Introduction Snoring is an indicator of obstructive sleep apnea (OSA), which contributes to cardiovascular disease and mortality. To better study snoring, audio-based snore detection methods using different feature representations have been proposed. However, there is a gap in (1) baseline comparisons of different deep learning features, and (2) analysis of the robustness of snore detection in the presence of subject variation. Through an ablation study, we quantified the effect of features. As a measure of robustness to subject variation, we employed a leave-one-subject-out scheme.

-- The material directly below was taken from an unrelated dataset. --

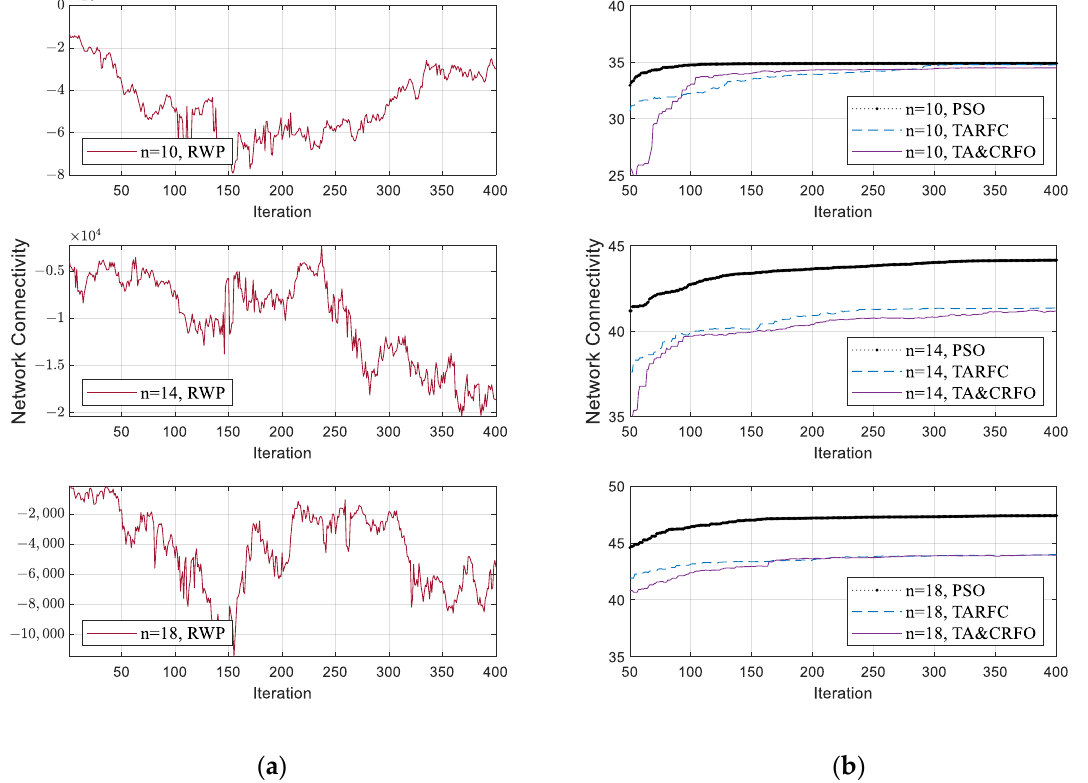
Figure 8. The Network Connectivity fluctuation of algorithms in the iterative process of FANET construction: ( a ) The fluctuation of the RWP algorithm; ( b ) The fluctuation of other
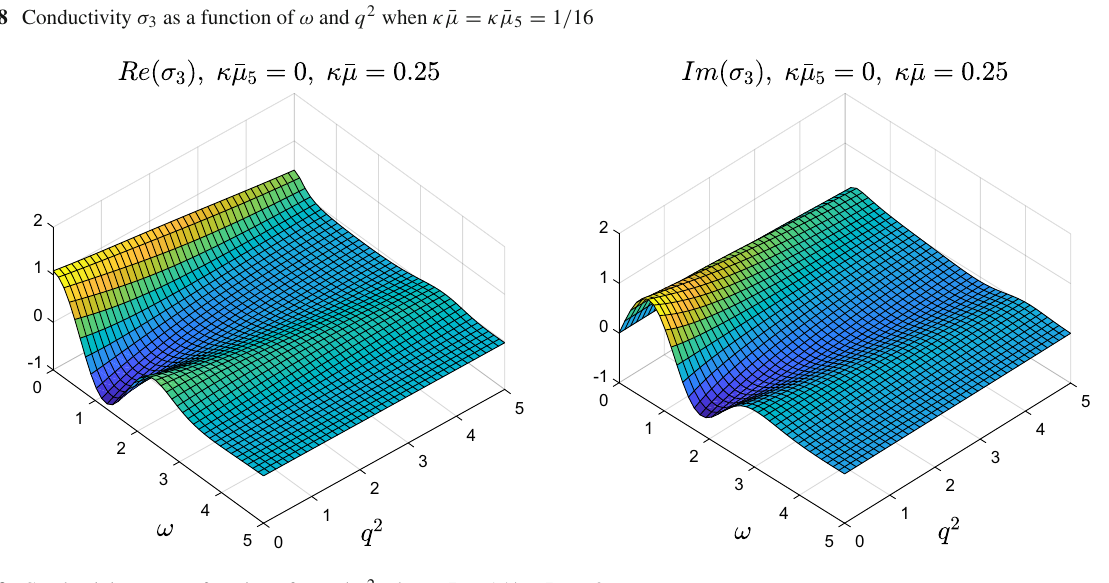
Fig. 19 Conductivity σ 3 as a function of ω and q 2 when κ ¯ μ = 1 / 4, κ ¯ μ 5 = 0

Methods We used 1D raw signals or 2D Mel-frequency-cepstrum-coefficients (MFCC) of the signals as inputs to fully connected, convolutional, long-short-term-memory (LSTM) cell-based recurrent, very deep networks (VGG) or combinations of them. The classifiers were support-vector-machines (SVM) or neural networks. The ablation study consists of seven modular combinations of the elements mentioned above. For training, we used 81,207 snore and non-snore 5s- segments from the snore channel of polysomnography (PSG) data obtained from 19 subjects. A leave-one-subject-out scheme, in which each subject is tested using the training data from other subjects, is used to simulate subject variation. We then measure the variation in performance (F1-score) over different subjects using the standard deviation (SD). Results Features learned from 2D convolutional, LSTM, and very deep network (VGG) significantly improve the classification accuracy and robustness of snore detection. Applying these findings, we developed a 2D convolutional LSTM network model that combines spectral and temporal features, resulting in the highest accuracy (mean F1-score = 0.8812) and the second-best robustness. Very deep convolutional networks (VGG-SVM) has the most robust performance (SD of F1-score = 0.0568). Conclusion We provide a baseline comparison to understand the effect of feature representation on snore classification. Besides accuracy, we introduce robustness as another performance metric. Methods with the best accuracy do not necessarily give the best robustness. Features extracted from 2D-convolutional and LSTM network results in the best accuracy, but those from very deep convolutional networks (VGG) have the best robustness. Support (If Any) Supported by Philips Respironics.